(TASK TO COMPLETE): How many lines in the records below contain the string "hektar"? Case matters. Reply with the number alone.

(GIVEN INFORMATION):
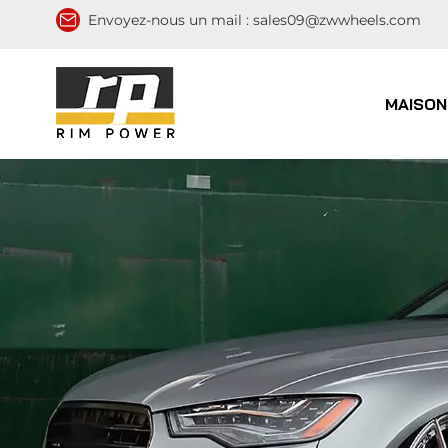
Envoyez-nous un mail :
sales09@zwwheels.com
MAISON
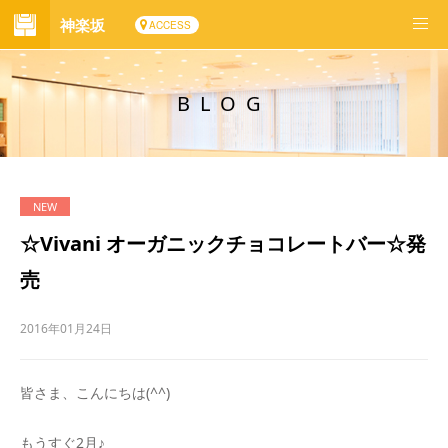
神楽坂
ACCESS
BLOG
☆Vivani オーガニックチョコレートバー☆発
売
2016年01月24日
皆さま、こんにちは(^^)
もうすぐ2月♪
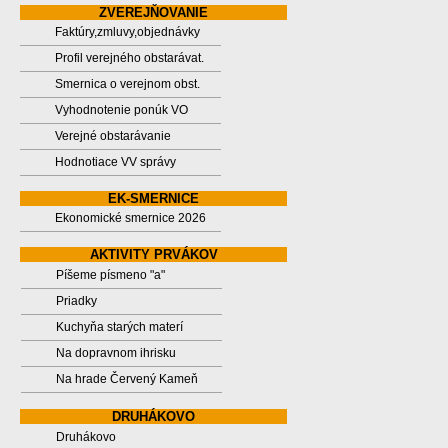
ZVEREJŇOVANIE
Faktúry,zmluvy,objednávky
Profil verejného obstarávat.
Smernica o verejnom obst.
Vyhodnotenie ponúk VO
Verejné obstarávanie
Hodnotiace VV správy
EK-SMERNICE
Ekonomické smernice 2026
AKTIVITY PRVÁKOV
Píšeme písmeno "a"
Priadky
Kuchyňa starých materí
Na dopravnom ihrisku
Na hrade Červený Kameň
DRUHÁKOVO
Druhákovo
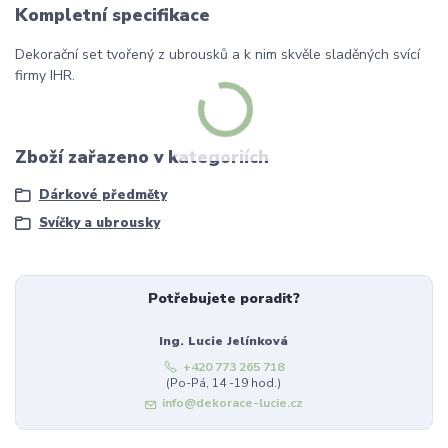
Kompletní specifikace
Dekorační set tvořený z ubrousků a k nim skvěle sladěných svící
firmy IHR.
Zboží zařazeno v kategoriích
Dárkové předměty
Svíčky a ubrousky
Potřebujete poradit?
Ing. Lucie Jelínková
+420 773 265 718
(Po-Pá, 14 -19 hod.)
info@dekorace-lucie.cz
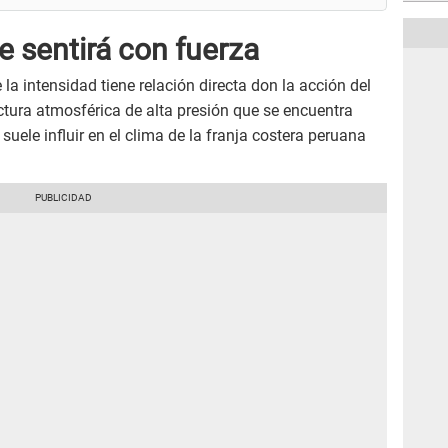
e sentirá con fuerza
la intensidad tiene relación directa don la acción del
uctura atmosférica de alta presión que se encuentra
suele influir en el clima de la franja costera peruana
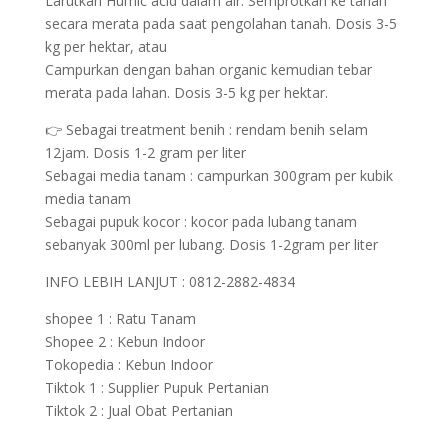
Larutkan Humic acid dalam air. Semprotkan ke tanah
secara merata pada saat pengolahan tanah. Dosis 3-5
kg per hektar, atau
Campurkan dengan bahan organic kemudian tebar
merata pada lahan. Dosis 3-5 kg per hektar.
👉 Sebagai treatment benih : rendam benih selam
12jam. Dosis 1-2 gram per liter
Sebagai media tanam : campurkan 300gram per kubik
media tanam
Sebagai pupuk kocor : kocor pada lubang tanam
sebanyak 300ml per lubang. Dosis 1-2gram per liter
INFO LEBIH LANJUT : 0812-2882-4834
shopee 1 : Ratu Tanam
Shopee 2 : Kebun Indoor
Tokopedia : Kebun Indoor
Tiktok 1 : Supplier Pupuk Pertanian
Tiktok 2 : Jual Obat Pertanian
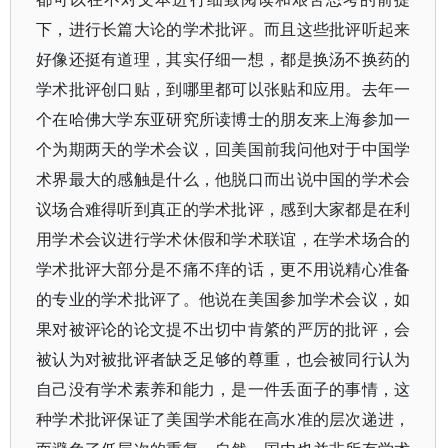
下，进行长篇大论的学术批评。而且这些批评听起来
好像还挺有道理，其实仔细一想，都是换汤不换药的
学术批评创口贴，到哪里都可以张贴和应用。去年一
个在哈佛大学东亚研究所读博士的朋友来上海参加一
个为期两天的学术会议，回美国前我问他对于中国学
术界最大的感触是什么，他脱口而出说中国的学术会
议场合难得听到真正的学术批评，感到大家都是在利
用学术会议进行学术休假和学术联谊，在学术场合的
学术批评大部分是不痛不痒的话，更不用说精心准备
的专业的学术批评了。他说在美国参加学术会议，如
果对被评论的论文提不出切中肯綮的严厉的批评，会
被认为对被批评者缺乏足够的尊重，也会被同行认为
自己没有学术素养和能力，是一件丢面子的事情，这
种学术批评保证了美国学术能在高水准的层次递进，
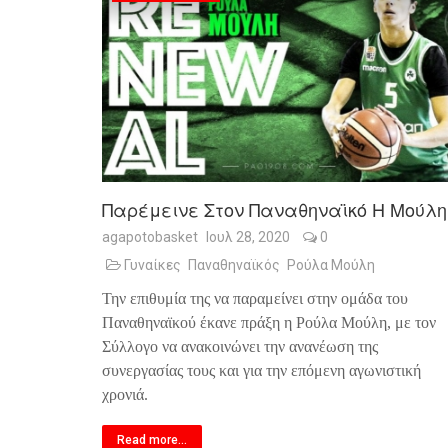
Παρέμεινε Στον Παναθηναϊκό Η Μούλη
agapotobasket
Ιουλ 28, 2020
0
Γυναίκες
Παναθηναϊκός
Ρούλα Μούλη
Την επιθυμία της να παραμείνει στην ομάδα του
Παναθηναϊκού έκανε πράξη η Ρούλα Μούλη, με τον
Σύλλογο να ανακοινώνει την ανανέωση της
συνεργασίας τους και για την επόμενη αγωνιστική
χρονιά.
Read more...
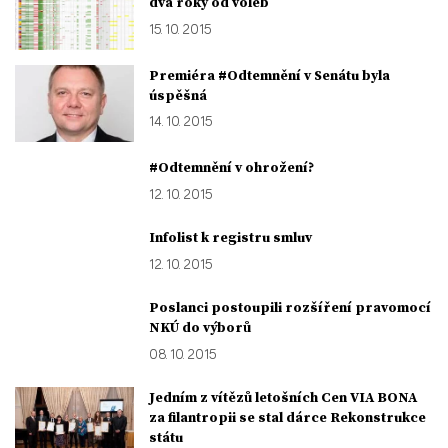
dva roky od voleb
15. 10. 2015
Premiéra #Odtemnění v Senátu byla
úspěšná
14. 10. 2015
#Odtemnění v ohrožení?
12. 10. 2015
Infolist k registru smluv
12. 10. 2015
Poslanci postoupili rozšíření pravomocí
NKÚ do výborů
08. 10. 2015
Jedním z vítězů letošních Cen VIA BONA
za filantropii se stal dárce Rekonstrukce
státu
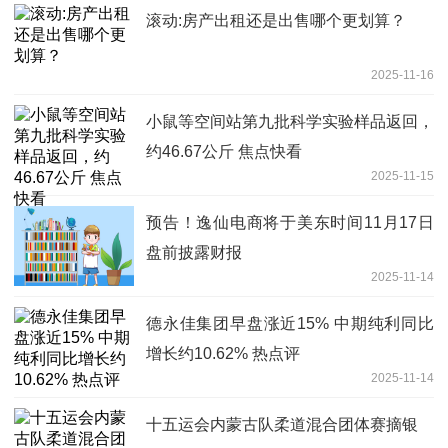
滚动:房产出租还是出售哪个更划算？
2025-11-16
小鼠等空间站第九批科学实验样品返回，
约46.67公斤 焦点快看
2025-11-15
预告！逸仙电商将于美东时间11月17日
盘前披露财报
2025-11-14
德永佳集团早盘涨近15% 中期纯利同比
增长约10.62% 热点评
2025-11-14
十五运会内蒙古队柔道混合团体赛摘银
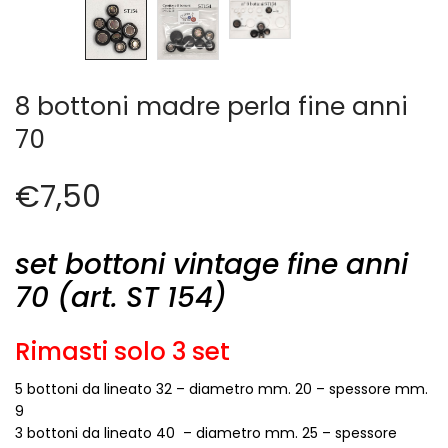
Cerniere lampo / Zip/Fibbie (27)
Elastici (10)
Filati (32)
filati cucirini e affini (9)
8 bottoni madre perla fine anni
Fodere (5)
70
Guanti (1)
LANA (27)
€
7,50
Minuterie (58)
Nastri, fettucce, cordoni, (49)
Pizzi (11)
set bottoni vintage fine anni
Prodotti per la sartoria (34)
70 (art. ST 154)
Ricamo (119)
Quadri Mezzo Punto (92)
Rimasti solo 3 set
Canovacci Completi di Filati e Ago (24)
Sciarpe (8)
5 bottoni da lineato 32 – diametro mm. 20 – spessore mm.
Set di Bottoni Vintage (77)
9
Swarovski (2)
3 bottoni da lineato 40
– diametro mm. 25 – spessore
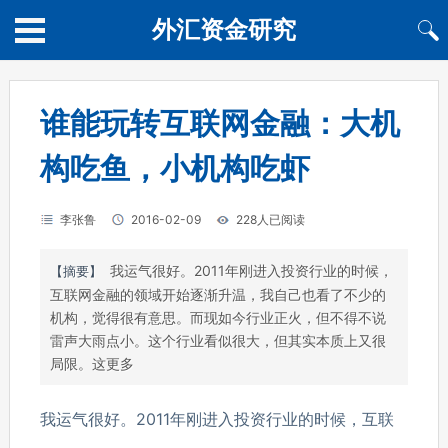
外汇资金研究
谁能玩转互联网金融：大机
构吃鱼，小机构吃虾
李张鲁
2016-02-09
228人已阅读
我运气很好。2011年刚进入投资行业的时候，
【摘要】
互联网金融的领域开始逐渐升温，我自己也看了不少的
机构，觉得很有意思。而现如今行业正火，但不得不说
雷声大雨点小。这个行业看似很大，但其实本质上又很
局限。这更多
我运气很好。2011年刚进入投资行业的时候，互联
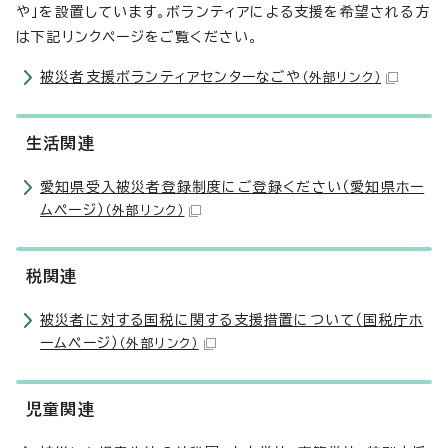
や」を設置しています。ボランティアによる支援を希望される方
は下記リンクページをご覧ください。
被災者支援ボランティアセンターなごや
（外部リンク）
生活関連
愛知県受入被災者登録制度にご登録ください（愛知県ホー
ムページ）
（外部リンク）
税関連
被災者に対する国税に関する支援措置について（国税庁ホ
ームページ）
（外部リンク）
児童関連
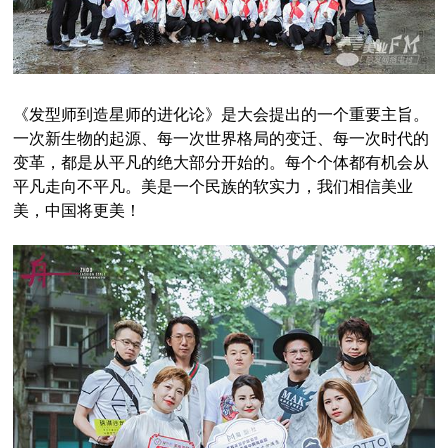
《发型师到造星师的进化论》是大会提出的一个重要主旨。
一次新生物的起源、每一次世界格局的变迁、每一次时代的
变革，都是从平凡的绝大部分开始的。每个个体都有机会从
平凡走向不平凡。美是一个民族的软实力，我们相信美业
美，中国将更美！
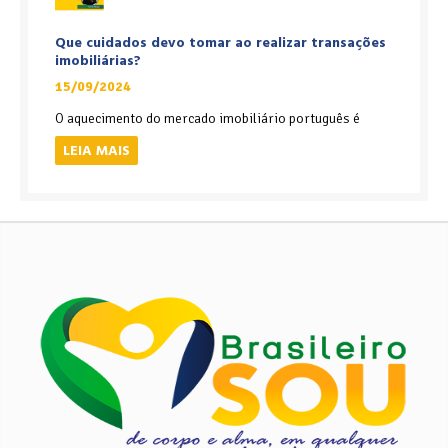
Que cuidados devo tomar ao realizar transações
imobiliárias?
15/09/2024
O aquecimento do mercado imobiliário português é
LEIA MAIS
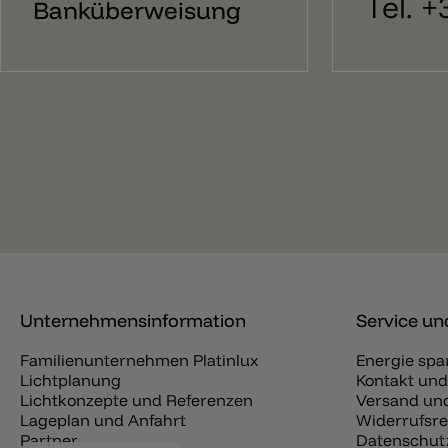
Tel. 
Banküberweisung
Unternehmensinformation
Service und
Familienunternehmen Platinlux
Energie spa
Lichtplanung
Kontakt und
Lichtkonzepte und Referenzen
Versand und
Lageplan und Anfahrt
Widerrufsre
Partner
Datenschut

(SOLUTION FOR THIS EXERCISE): 2